The high pressure situation with things spiraling out of control even seemed to be getting to their best, most established players with Patrice Bergeron and Brad Marchand forcing things down a goal in the third period. Bergeron and Marchand were put back together with David Pastrnak in the second and third periods with Bruce Cassidy looking for answers, and they attempted to execute a D-zone face-off play that’s worked a few times for them in the last few years.
It involves Bergeron winning the draw, and then either Marchand or Pastrnak immediately releasing for a home run pass that can turn into a breakaway opportunity if the opponent is caught napping. Tampa Bay wasn’t caught unaware when the B’s tried it in the middle of the third period, but then Bergeron and Co. kept trying to make it happen.

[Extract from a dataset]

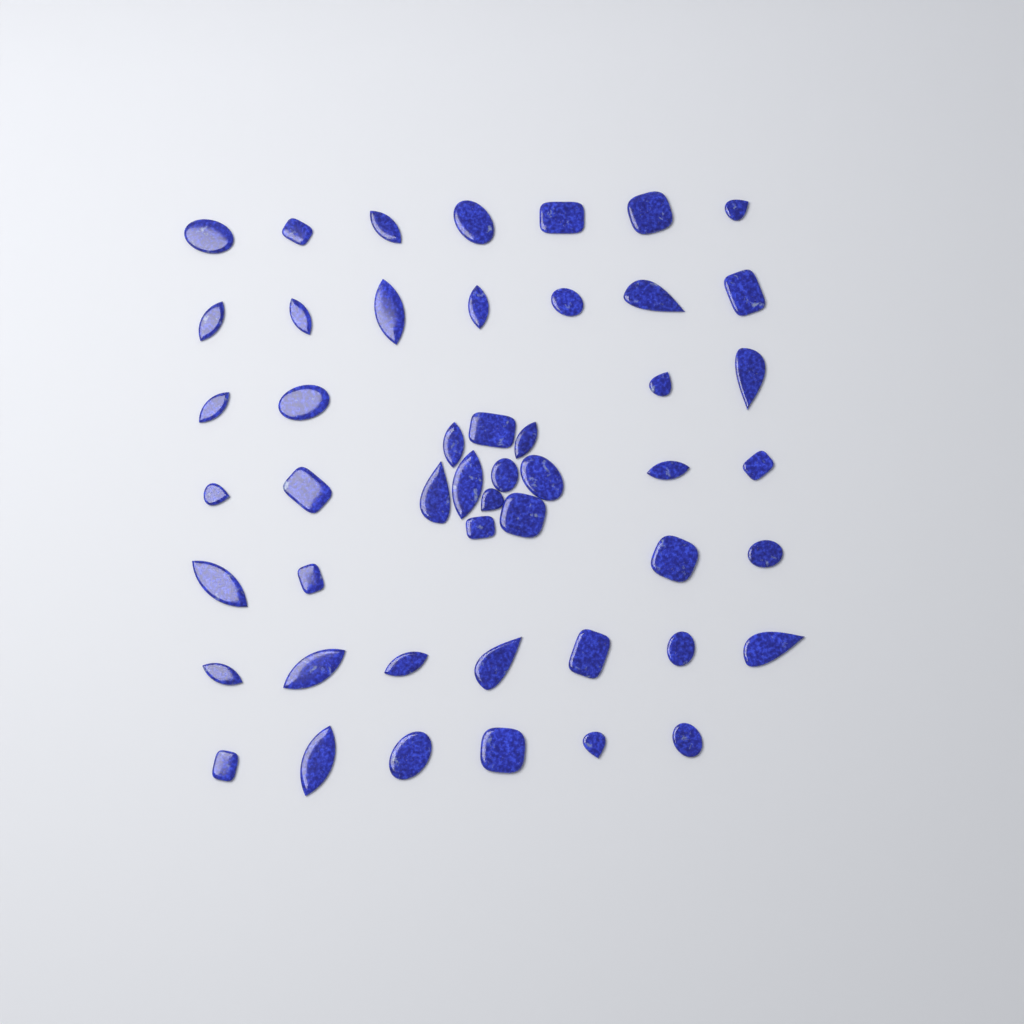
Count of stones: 49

They ended up icing the puck multiple times trying to make the goal happen in one quick play rather than working for the tying goal, and it killed any momentum they could have possibly started building up for a third period comeback. It also showed a fundamental lack of confidence that they could scratch and claw their way back in on Thursday night, and that’s a definite cause for concern at this time of year.
“At the end of the day, it is a focus, and it’s urgency, and it’s understanding time and score. We did not have a good comprehension of that tonight, I don’t think, and of late,” said Cassidy. “We’ve let games get away, and you can look back, even this year, we’ve had some goals scored against us late throughout the course of the year. It’s been built in this year, and we’re still fighting through it, to be perfectly honest.
“It’s a mindset that we’ve just got to get harder and understand the stakes, and what’s required after you score a goal. I think winning teams get through that, and we’re fighting through it this year. Some nights, we’ve been good at it. We’ve had resiliency, I think. It’s just, lately, it’s creeping in, and we’ve got to nip it in the bud now.”
It hasn’t been just the young players at the heart of this four-game losing streak, and the Tampa loss should have been a wakeup call that the Bruins veterans need to find a way to step up their focus, their effort level and their composure at this time of year. After their fourth loss in a row, the Bruins have frittered away whatever margin for error they once had with just eight games remaining in the regular season.
Their next wrong move will cause a nosedive straight out of the playoffs for the third year in a row, and that will spell changes far and wide on Causeway Street for the Boston Bruins.